Why you should boil yourself alive and how to do it
If you drop a frog in a pot of hot water, it will immediately try to escape.
But if you place the frog in water at a reasonable temperature, it will swim around. If you then slowly increase the temperature, the frog will stay in the water even when it's boiling. The change is so slow that the frog never notices it and stays in the water until it dies.
The main point the story tries to convey is that slow change goes unnoticed.
This story is often used as a warning. We won't notice slow change, which will lead to our doom, the way it leads to the frog's death. It's used as a warning for climate change, in politics, wars and many other negative situations. But it can also be used as instructions for doing hard things.

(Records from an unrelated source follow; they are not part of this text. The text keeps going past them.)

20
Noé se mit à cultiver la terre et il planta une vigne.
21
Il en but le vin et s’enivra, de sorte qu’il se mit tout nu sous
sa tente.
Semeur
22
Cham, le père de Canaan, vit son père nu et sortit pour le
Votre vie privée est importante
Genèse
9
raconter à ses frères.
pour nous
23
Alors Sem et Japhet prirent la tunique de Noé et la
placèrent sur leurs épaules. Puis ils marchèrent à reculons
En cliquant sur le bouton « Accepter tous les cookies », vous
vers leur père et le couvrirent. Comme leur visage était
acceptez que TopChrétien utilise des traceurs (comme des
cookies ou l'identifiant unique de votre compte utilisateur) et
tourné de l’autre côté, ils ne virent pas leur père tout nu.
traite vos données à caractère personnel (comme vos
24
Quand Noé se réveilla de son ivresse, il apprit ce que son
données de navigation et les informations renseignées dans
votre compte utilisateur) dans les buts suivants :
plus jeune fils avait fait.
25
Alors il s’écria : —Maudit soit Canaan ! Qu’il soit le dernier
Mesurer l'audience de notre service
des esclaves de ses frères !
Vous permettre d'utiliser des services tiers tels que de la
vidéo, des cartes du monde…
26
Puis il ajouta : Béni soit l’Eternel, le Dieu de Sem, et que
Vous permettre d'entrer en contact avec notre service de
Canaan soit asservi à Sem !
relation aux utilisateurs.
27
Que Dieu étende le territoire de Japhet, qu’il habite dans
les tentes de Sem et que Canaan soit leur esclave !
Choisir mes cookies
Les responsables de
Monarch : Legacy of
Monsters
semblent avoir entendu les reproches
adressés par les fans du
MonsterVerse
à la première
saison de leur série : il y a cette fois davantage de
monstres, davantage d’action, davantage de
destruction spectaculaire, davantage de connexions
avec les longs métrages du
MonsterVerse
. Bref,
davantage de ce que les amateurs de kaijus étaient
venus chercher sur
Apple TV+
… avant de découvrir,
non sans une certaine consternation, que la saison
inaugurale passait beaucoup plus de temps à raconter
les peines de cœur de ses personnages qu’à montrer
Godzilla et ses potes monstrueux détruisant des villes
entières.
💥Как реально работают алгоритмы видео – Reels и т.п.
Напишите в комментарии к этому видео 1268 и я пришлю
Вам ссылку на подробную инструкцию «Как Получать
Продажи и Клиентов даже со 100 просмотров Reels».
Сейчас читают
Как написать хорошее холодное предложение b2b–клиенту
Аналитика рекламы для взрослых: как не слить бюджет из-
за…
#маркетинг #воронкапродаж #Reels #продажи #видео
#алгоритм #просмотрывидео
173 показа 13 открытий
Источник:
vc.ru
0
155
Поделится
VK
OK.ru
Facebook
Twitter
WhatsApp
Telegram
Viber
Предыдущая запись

If I tried to run a marathon today, I will immediately fail.
But if I trained and gradually increased the difficulty, I would eventually be able to run a marathon.
We don't notice slow change.
Things that are currently unbearable to us, like the boiling water for the frog, will eventually become normal if the change is slow enough. We simply won't notice it. Which means, if there's a thing we want to do or be, and it's too hard for us at the moment, the key lesson is this:
Slowly increase the difficulty, like you would slowly raise the water temperature for the frog.
In time, you will reach your goal, but won't even notice you have arrived. One day you find yourself doing the thing you thought impossible. You're swimming in metaphorical boiling water.
The recipe for boiling yourself is the same as for the frog. Start where you're comfortable and slowly increase the temperature.
* In reality frogs do jump out of the water when it gets too hot. But the metaphor is still very useful and vivid
** Don't actually boil yourself alive!